## DEINE AUFGABE
Gib alle Zeilen aus dem Material unten Wort für Wort wieder. Lass dabei die Hinweise auf Bilder weg.

## AUSZUG AUS DATEN
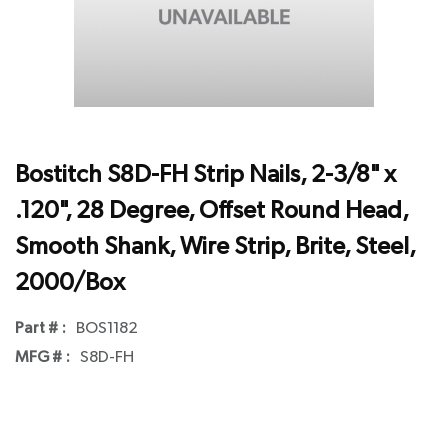
Bostitch S8D-FH Strip Nails, 2-3/8" x
.120", 28 Degree, Offset Round Head,
Smooth Shank, Wire Strip, Brite, Steel,
2000/Box
Part # :
BOS1182
MFG # :
S8D-FH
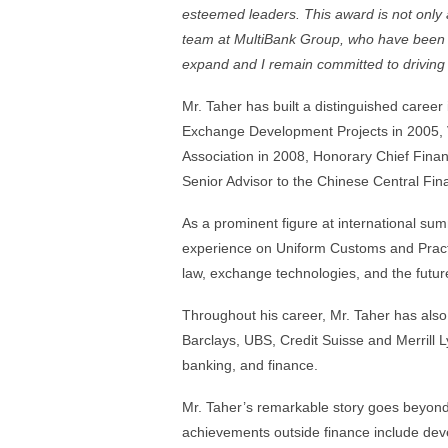
esteemed leaders. This award is not only a
team at MultiBank Group, who have been p
expand and I remain committed to driving f
Mr. Taher has built a distinguished career 
Exchange Development Projects in 2005, 
Association in 2008, Honorary Chief Finan
Senior Advisor to the Chinese Central Fi
As a prominent figure at international su
experience on Uniform Customs and Pract
law, exchange technologies, and the future
Throughout his career, Mr. Taher has also 
Barclays, UBS, Credit Suisse and Merrill Ly
banking, and finance.
Mr. Taher’s remarkable story goes beyond t
achievements outside finance include deve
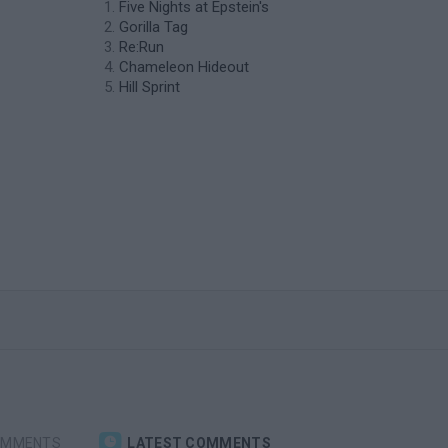
Five Nights at Epstein's
Gorilla Tag
Re:Run
Chameleon Hideout
Hill Sprint
OMMENTS
LATEST COMMENTS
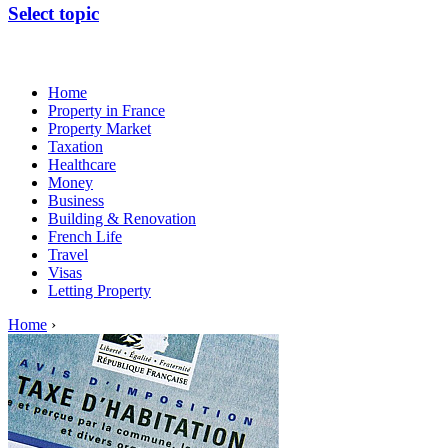
Select topic
Home
Property in France
Property Market
Taxation
Healthcare
Money
Business
Building & Renovation
French Life
Travel
Visas
Letting Property
Home
›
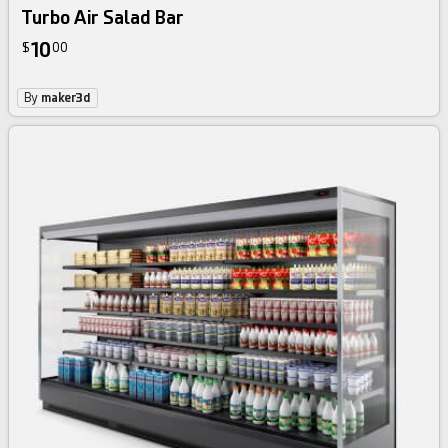
Turbo Air Salad Bar
10
$
00
By
maker3d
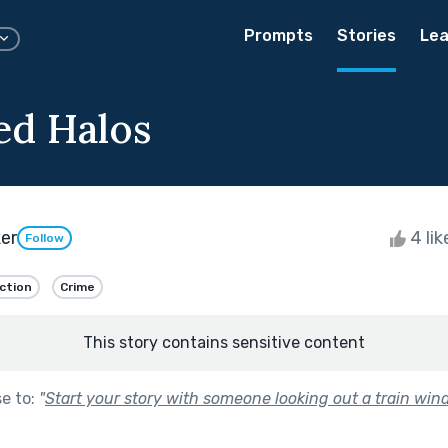
Prompts
Stories
Lea
ed Halos
er
4 li
Follow
iction
Crime
This story contains sensitive content
se to:
"
Start your story with someone looking out a train win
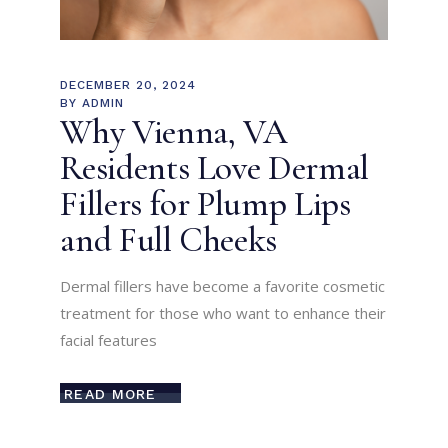
DECEMBER 20, 2024
BY
ADMIN
Why Vienna, VA
Residents Love Dermal
Fillers for Plump Lips
and Full Cheeks
Dermal fillers have become a favorite cosmetic
treatment for those who want to enhance their
facial features
READ MORE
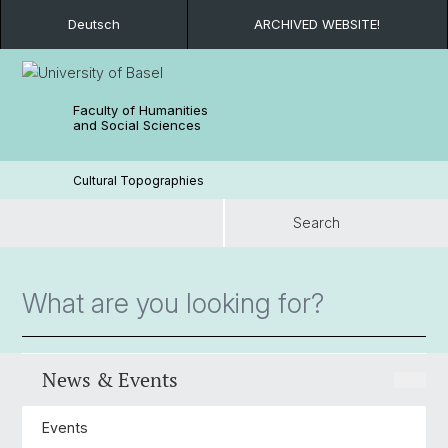
Deutsch
ARCHIVED WEBSITE!
Faculty of Humanities
and Social Sciences
Cultural Topographies
Search
Search
News & Events
Events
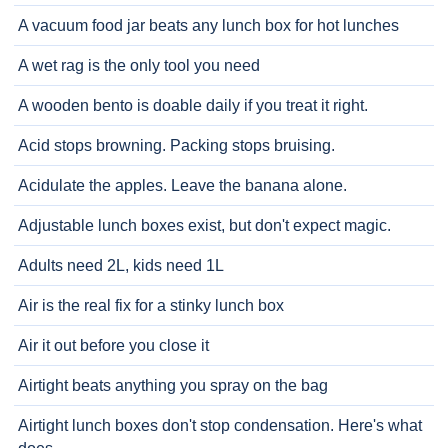
A vacuum food jar beats any lunch box for hot lunches
A wet rag is the only tool you need
A wooden bento is doable daily if you treat it right.
Acid stops browning. Packing stops bruising.
Acidulate the apples. Leave the banana alone.
Adjustable lunch boxes exist, but don't expect magic.
Adults need 2L, kids need 1L
Air is the real fix for a stinky lunch box
Air it out before you close it
Airtight beats anything you spray on the bag
Airtight lunch boxes don't stop condensation. Here's what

## DIE ANTWORT
Bostitch S8D-FH Strip Nails, 2-3/8" x
.120", 28 Degree, Offset Round Head,
Smooth Shank, Wire Strip, Brite, Steel,
2000/Box
Part # :
BOS1182
MFG # :
S8D-FH
esteemed leaders. This award is not only a
team at MultiBank Group, who have been p
expand and I remain committed to driving f
Mr. Taher has built a distinguished career 
Exchange Development Projects in 2005, 
Association in 2008, Honorary Chief Finan
Senior Advisor to the Chinese Central Fi
As a prominent figure at international su
experience on Uniform Customs and Pract
law, exchange technologies, and the future
Throughout his career, Mr. Taher has also 
Barclays, UBS, Credit Suisse and Merrill Ly
banking, and finance.
Mr. Taher’s remarkable story goes beyond t
achievements outside finance include deve
Five Nights at Epstein's
Gorilla Tag
Re:Run
Chameleon Hideout
Hill Sprint
OMMENTS
LATEST COMMENTS
Select topic
Home
Property in France
Property Market
Taxation
Healthcare
Money
Business
Building & Renovation
French Life
Travel
Visas
Letting Property
Home
›
Turbo Air Salad Bar
10
$
00
By
maker3d
Prompts
Stories
Lea
ed Halos
er
4 li
Follow
iction
Crime
This story contains sensitive content
se to:
"
Start your story with someone looking out a train win
DECEMBER 20, 2024
BY
ADMIN
Why Vienna, VA
Residents Love Dermal
Fillers for Plump Lips
and Full Cheeks
Dermal fillers have become a favorite cosmetic
treatment for those who want to enhance their
facial features
READ MORE
Deutsch
ARCHIVED WEBSITE!
Faculty of Humanities
and Social Sciences
Cultural Topographies
Search
Search
News & Events
Events
A vacuum food jar beats any lunch box for hot lunches
A wet rag is the only tool you need
A wooden bento is doable daily if you treat it right.
Acid stops browning. Packing stops bruising.
Acidulate the apples. Leave the banana alone.
Adjustable lunch boxes exist, but don't expect magic.
Adults need 2L, kids need 1L
Air is the real fix for a stinky lunch box
Air it out before you close it
Airtight beats anything you spray on the bag
Airtight lunch boxes don't stop condensation. Here's what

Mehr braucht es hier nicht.